Hallucinations

Pour se donner quelques hallucinations qui font changement de la torpeur du quotidien, pas besoin de consommer de la drogue ou quelque autre substance prohibée par les autorités en place. Non, il suffit de jeter un coup d’oeil ne serait-ce que furtif (question d’éviter la surdose et une possible attaque d’apoplexie) à la liste des masses salariales des équipes professionnelles de baseball majeur publiée chaque année à l’occasion de l’ouverture de la saison régulière.

Effectuons d’abord un léger retour en arrière. Nous sommes à la fin de 1976. Nos Expos viennent de boucler une campagne de pure horreur, 55-107, à 46 matchs de la tête dans l’Est de la Nationale, mais à peu près personne ne s’en est rendu compte pour des raisons générales de Jeux olympiques à Montréal et toutes ces choses — ils ont attiré moins de 8000 spectateurs en moyenne par joute. Ils sentent donc qu’il leur faut porter un grand coup alors que l’équipe s’apprête à emménager au Stade olympique, vous savez celui qui est trop caverneux et situé beaucoup trop dans l’est de la ville pour seoir à quiconque le moindrement civilisé.
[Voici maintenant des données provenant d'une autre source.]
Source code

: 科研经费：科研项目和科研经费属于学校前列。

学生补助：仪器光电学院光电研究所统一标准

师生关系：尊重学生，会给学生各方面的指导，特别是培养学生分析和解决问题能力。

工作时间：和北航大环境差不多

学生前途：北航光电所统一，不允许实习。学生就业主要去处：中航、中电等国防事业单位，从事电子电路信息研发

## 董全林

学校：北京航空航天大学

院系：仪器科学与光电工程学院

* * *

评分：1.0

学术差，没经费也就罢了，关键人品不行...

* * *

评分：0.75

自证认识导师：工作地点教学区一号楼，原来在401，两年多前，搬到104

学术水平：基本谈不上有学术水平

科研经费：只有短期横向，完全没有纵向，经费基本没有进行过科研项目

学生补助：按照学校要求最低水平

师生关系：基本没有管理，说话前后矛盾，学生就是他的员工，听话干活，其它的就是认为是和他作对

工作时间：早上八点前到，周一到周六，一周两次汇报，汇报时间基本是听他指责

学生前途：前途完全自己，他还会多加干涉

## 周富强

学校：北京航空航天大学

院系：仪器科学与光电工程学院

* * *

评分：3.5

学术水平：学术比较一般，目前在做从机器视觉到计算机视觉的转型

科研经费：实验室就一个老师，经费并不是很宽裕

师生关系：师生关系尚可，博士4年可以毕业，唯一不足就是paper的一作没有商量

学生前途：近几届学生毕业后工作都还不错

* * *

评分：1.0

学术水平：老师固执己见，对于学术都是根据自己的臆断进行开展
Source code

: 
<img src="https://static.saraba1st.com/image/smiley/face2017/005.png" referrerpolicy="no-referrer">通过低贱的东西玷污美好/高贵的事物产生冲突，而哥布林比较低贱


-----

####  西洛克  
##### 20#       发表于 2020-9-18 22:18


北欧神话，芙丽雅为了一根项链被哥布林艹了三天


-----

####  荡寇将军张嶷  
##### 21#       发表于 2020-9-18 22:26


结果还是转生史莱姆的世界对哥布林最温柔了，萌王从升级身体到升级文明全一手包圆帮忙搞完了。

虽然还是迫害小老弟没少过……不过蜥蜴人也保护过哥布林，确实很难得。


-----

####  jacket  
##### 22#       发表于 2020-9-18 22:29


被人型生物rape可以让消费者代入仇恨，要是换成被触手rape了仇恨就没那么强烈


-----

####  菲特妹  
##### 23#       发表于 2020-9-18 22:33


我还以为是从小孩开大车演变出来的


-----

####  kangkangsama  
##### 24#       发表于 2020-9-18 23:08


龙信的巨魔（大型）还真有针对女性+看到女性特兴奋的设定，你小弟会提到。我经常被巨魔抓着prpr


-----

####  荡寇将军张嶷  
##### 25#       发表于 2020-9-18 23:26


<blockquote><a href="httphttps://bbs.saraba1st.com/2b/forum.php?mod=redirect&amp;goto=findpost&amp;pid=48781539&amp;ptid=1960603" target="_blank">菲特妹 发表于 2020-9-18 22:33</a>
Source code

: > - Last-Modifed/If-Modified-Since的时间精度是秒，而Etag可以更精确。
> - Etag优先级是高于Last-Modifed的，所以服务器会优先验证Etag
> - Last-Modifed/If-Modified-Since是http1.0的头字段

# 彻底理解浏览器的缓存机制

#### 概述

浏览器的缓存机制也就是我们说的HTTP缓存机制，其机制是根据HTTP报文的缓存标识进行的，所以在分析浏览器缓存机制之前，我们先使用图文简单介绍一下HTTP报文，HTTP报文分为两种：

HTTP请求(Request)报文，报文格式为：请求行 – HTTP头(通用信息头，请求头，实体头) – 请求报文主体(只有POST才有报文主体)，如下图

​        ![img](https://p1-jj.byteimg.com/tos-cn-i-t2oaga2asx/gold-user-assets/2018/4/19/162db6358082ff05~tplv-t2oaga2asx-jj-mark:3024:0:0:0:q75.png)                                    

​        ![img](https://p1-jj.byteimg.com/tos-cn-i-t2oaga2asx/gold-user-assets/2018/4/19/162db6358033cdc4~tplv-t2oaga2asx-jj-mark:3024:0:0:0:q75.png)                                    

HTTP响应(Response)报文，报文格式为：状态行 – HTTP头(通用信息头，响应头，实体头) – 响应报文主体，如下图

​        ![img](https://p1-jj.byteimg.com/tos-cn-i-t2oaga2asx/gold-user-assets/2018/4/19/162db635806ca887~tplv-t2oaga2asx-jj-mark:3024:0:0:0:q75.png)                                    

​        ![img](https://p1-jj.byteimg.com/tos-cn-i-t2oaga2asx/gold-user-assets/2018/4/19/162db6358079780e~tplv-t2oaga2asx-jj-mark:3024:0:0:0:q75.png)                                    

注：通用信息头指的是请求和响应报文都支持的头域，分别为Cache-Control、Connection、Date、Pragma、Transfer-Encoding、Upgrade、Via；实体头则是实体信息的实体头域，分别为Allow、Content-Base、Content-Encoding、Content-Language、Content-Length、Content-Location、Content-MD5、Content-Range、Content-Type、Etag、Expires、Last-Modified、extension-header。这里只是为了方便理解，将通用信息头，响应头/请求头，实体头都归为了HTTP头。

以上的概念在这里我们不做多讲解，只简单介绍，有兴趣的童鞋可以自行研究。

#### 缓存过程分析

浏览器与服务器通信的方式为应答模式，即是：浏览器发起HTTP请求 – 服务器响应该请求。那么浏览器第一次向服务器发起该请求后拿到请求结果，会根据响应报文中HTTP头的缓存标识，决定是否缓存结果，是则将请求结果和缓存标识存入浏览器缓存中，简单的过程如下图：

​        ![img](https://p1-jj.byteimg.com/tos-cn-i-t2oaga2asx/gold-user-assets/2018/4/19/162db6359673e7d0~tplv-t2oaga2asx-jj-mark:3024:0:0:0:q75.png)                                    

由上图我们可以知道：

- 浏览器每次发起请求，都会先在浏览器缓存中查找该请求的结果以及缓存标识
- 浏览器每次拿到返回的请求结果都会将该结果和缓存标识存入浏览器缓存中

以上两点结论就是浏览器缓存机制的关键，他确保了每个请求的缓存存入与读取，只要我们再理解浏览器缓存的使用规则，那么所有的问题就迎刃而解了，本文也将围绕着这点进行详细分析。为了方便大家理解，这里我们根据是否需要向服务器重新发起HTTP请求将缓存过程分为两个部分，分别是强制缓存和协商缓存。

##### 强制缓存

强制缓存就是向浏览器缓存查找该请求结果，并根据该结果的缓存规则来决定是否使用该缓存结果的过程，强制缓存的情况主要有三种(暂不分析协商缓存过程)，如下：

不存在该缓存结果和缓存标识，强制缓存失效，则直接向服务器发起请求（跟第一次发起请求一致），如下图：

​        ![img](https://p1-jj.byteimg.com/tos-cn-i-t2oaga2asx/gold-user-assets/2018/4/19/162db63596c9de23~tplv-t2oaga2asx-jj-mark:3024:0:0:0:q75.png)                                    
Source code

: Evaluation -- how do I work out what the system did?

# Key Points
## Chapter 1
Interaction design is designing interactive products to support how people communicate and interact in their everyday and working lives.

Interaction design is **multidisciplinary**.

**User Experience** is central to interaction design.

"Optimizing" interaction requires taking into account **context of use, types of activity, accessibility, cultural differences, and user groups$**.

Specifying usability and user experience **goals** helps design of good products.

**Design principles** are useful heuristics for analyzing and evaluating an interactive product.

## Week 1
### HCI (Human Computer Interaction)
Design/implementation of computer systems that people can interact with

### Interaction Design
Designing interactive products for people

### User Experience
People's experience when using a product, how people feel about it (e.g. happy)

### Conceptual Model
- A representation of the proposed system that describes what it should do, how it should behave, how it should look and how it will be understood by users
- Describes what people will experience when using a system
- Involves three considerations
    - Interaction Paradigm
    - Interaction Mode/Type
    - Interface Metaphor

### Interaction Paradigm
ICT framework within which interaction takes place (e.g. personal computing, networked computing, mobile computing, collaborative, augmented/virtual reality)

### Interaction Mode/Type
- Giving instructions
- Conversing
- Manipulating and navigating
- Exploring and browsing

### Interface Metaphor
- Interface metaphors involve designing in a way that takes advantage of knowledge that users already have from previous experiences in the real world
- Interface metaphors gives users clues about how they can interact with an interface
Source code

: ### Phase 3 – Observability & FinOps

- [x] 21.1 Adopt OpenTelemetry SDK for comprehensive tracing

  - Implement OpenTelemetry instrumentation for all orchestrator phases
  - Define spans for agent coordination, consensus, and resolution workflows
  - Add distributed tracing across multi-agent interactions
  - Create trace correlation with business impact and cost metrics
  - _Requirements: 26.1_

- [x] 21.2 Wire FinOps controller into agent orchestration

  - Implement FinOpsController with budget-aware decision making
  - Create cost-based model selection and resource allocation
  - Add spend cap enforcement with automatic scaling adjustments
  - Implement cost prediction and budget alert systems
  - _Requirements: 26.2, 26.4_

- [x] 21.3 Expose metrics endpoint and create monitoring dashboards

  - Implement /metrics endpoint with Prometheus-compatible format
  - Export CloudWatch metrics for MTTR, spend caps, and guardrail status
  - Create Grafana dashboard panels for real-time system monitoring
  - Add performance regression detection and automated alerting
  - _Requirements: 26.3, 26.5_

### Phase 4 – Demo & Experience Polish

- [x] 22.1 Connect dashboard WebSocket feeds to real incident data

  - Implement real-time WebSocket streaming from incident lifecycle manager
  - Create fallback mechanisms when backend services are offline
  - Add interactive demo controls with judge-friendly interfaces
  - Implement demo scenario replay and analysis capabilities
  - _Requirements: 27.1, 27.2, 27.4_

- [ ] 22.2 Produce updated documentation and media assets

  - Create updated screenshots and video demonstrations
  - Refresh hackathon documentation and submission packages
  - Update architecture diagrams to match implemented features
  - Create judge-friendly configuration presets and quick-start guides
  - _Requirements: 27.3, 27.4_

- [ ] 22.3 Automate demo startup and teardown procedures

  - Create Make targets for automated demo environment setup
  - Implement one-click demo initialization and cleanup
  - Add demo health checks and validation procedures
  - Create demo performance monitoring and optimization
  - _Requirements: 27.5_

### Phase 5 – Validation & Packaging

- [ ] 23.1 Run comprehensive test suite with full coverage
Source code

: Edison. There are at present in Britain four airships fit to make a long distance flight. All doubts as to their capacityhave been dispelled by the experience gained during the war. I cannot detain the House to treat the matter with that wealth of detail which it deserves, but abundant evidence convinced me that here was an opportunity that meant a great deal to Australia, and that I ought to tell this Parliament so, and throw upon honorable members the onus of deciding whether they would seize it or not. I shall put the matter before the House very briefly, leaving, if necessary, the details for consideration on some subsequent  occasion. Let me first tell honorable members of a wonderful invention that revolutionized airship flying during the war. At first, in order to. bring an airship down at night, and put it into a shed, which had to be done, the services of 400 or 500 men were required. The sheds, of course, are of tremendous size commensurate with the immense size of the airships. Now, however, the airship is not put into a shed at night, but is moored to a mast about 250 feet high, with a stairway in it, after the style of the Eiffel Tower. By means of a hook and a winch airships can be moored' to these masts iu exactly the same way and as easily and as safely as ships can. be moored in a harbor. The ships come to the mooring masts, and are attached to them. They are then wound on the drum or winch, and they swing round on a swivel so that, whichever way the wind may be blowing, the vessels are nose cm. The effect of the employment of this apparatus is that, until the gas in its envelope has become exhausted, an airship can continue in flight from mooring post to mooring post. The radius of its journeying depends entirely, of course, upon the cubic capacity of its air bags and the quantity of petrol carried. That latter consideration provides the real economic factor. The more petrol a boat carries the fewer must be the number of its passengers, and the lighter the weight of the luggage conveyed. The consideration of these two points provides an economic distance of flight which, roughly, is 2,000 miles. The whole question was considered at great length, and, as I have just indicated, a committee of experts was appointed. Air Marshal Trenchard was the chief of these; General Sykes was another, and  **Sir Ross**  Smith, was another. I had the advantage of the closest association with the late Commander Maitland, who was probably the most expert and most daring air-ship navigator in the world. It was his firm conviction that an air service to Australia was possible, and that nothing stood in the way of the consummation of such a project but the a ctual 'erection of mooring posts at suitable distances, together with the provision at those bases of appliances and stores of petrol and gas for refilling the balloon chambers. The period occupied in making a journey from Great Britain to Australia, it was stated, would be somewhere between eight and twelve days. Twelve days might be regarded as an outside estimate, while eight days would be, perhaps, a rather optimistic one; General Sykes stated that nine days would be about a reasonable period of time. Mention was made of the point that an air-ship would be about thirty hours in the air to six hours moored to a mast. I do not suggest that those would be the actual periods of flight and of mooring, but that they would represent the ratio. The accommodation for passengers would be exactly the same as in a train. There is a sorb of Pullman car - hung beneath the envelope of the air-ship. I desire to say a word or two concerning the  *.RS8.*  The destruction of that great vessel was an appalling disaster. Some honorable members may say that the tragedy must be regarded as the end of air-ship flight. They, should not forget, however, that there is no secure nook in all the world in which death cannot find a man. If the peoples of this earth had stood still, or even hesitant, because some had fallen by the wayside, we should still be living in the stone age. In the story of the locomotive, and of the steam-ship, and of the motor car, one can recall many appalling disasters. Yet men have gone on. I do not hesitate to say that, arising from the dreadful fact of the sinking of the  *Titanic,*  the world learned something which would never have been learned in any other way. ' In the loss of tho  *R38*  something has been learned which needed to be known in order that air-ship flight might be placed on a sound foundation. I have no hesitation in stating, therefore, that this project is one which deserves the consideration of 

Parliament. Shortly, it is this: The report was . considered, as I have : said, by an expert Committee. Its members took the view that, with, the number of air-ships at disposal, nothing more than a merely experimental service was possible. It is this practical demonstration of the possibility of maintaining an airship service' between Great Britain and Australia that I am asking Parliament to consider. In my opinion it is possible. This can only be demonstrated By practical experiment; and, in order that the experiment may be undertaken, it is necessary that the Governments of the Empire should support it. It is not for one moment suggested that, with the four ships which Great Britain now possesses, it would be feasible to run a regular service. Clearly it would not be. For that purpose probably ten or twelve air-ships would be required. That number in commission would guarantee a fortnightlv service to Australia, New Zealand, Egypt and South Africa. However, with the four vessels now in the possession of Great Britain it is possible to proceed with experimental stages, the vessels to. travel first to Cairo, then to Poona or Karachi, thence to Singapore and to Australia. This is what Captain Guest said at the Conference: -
Nos Expos décident conséquemment de partir à la chasse de Reggie Jackson. L’autonomie des joueurs est encore toute jeune et, comme le statut est acquis au compte-gouttes, ceux qui sont libres se font faire une cour intense. Jackson est un voltigeur étoile flamboyant qui tient en relativement haute estime sa propre personne — lorsqu’on lui demande ce que cela lui fait d’être hué dans les stades adverses, il répond : « Fans don’t boo nobodies » — et sait se laisser désirer.

Jackson intéresse sérieusement au moins quatre clubs, et nos Expos lui déroulent le tapis rouge. Dans le journal, on le voit visiter le Stade olympique et on songe à part soi que nos Expos ont dû tenter de le séduire avec une formule à l’emporte-pièce, genre « Avec toi avec pas de toit ». En attendant que Reggie prenne une décision, le suspense se révèle proprement insoutenable.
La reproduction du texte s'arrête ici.